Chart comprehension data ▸
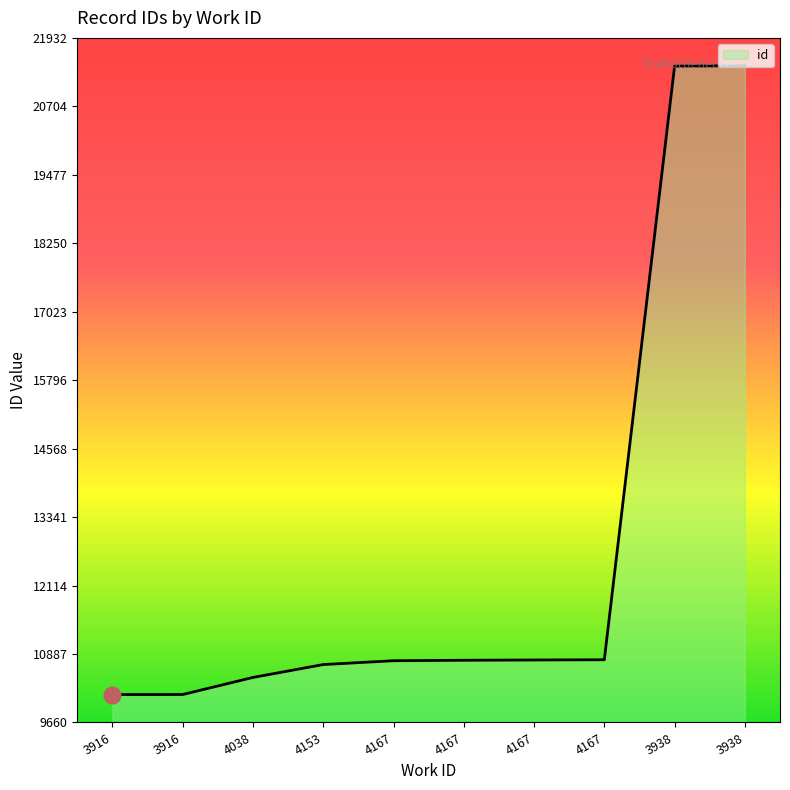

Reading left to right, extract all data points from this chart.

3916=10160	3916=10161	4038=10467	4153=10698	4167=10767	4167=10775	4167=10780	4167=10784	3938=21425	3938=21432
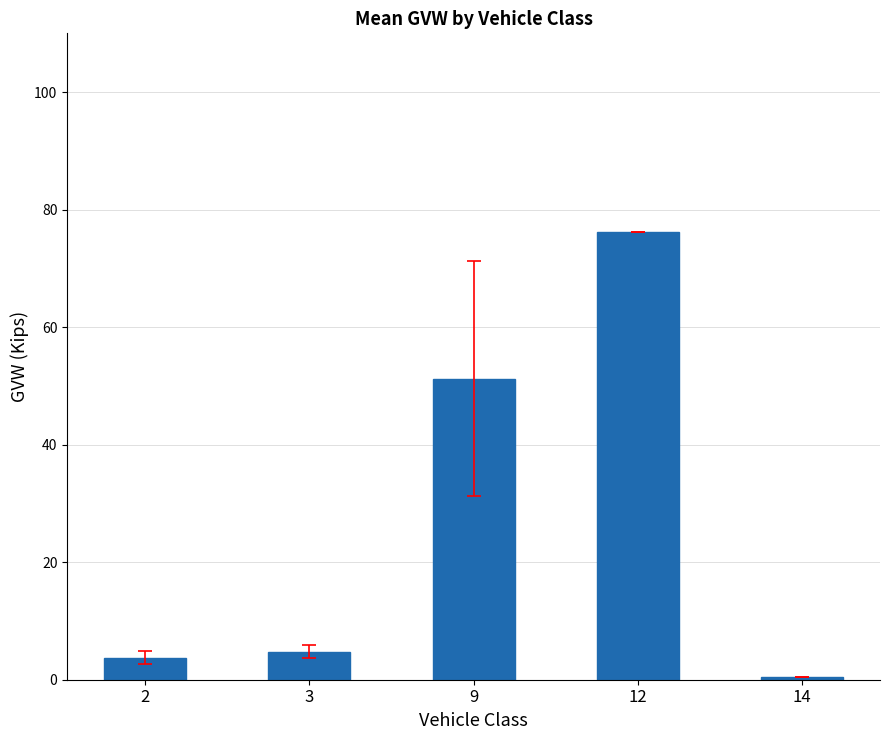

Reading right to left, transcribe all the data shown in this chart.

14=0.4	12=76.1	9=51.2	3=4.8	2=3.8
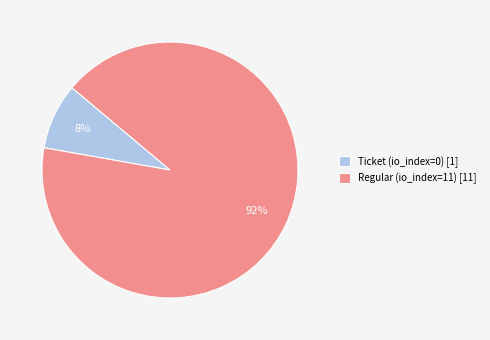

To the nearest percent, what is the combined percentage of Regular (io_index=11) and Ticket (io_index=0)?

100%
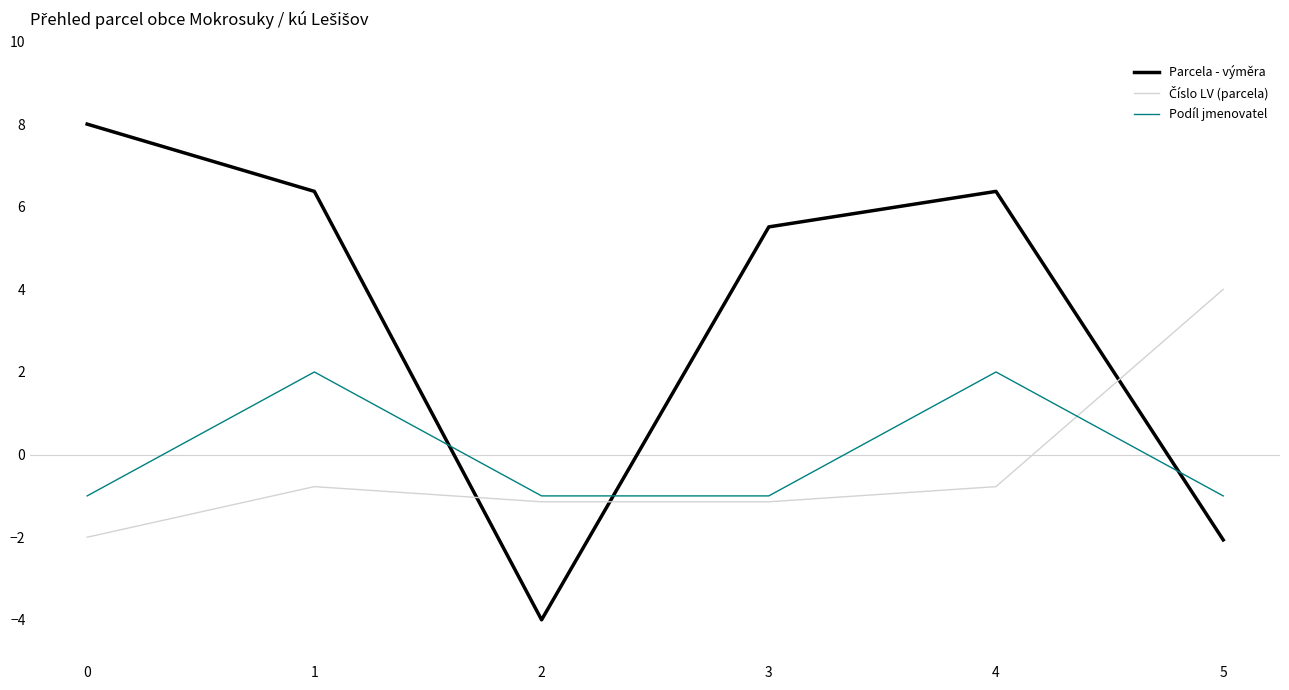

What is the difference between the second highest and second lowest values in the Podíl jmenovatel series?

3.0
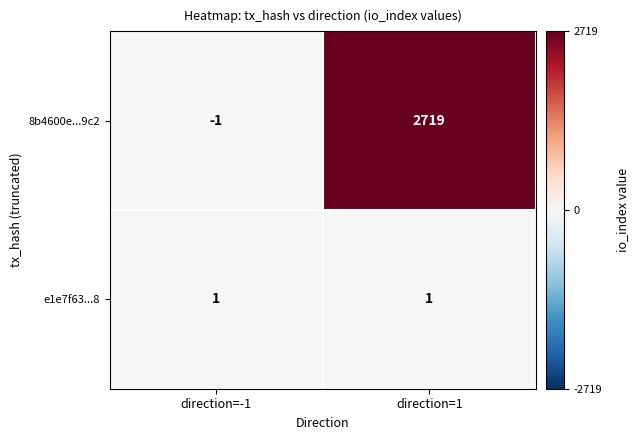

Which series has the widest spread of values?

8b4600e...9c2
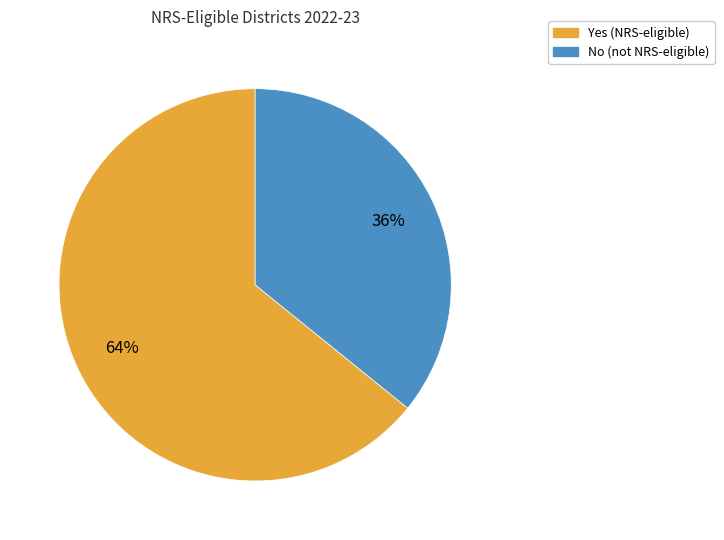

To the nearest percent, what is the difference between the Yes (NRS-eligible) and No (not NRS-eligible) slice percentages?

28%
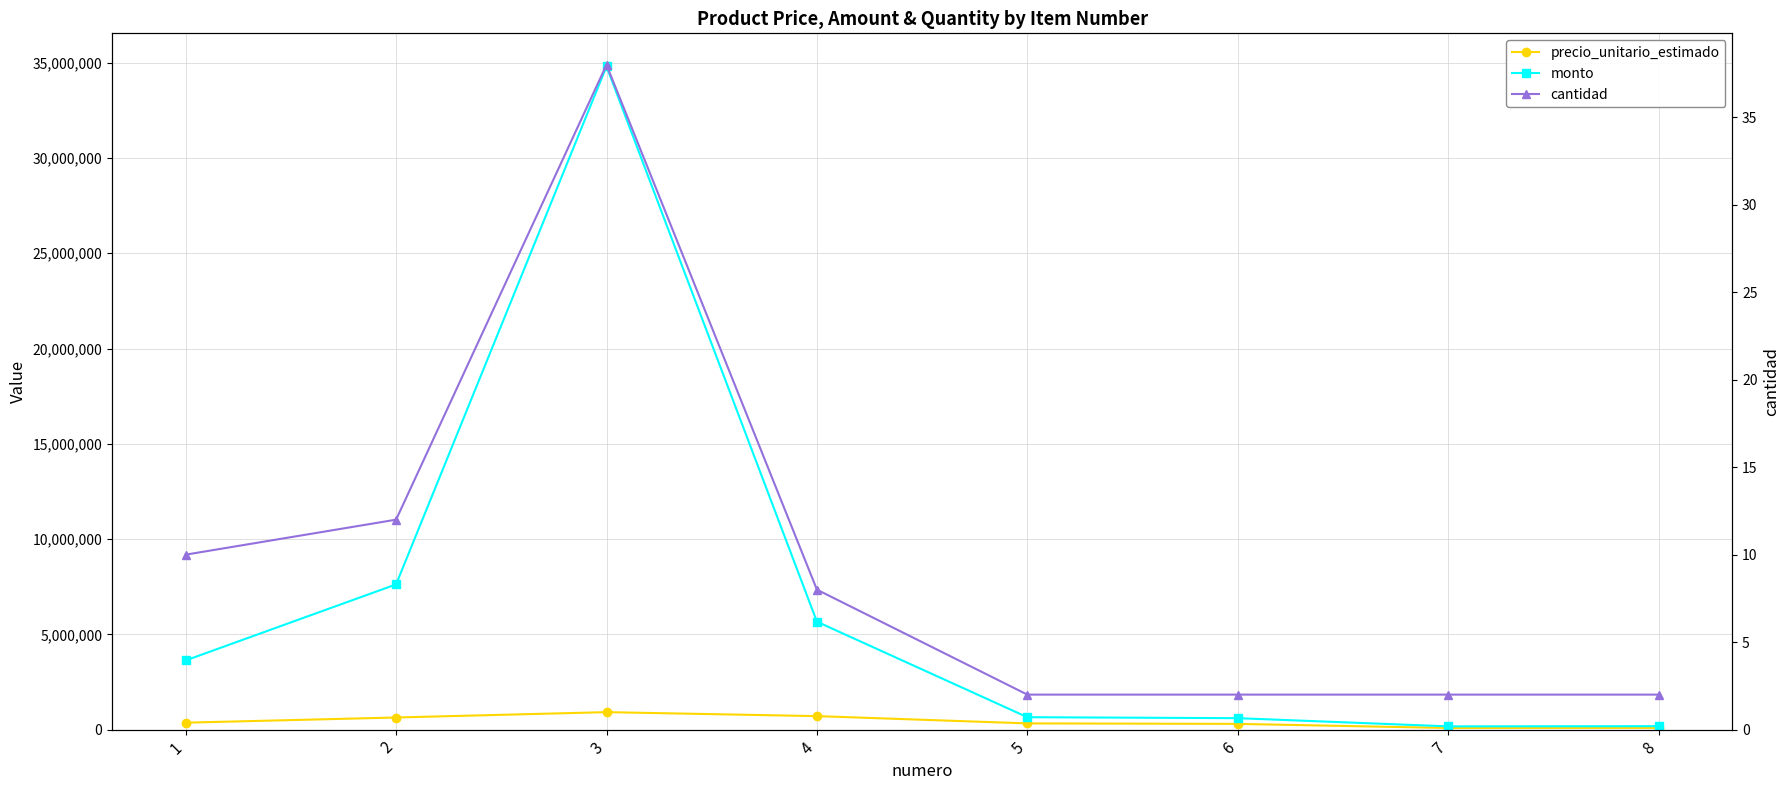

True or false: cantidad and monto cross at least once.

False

PROBLEM DESCRIPTION ▸
Which lines of the data above contain the word "nearest", matching case exactly? Show each of those lines in full.

ANSWER TO THIS TASK ▸
To the nearest percent, what is the combined percentage of Regular (io_index=11) and Ticket (io_index=0)?
To the nearest percent, what is the difference between the Yes (NRS-eligible) and No (not NRS-eligible) slice percentages?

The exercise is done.